Input below:
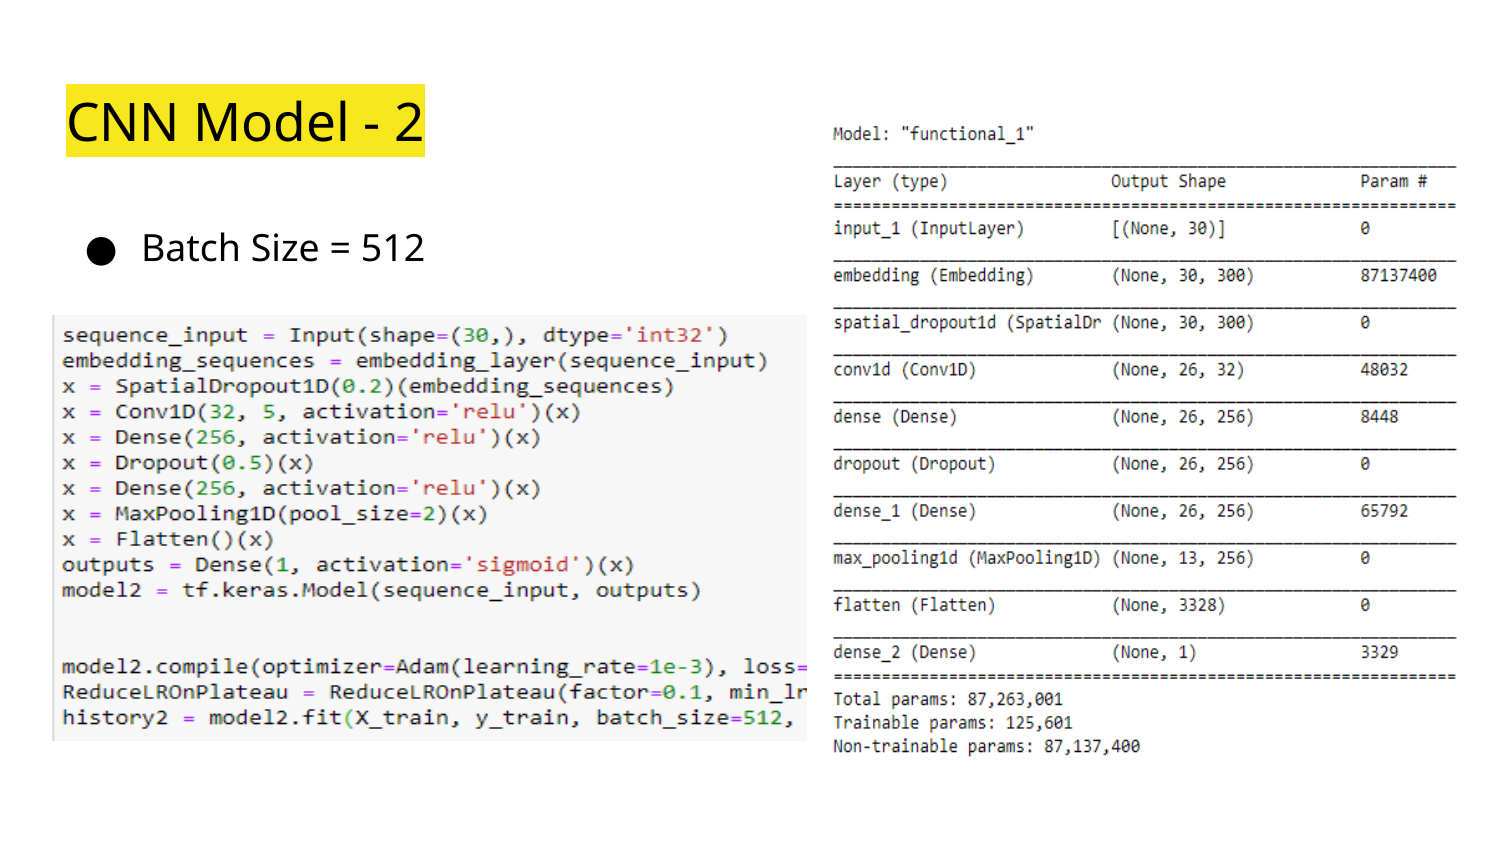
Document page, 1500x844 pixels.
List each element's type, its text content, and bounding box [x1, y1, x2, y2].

list Batch Size = 512 [51, 202, 816, 750]
picture [821, 118, 1472, 769]
picture [50, 315, 808, 741]
title CNN Model - 2 [51, 72, 1449, 167]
End of Input.
> **Exercise instructions**
Set down all the data again exactly as above, pictures excluded.

> **Expected answer**
Document page, 1500x844 pixels.
List each element's type, its text content, and bounding box [x1, y1, x2, y2].

list Batch Size = 512 [51, 202, 816, 750]
picture [821, 118, 1472, 769]
picture [50, 315, 808, 741]
title CNN Model - 2 [51, 72, 1449, 167]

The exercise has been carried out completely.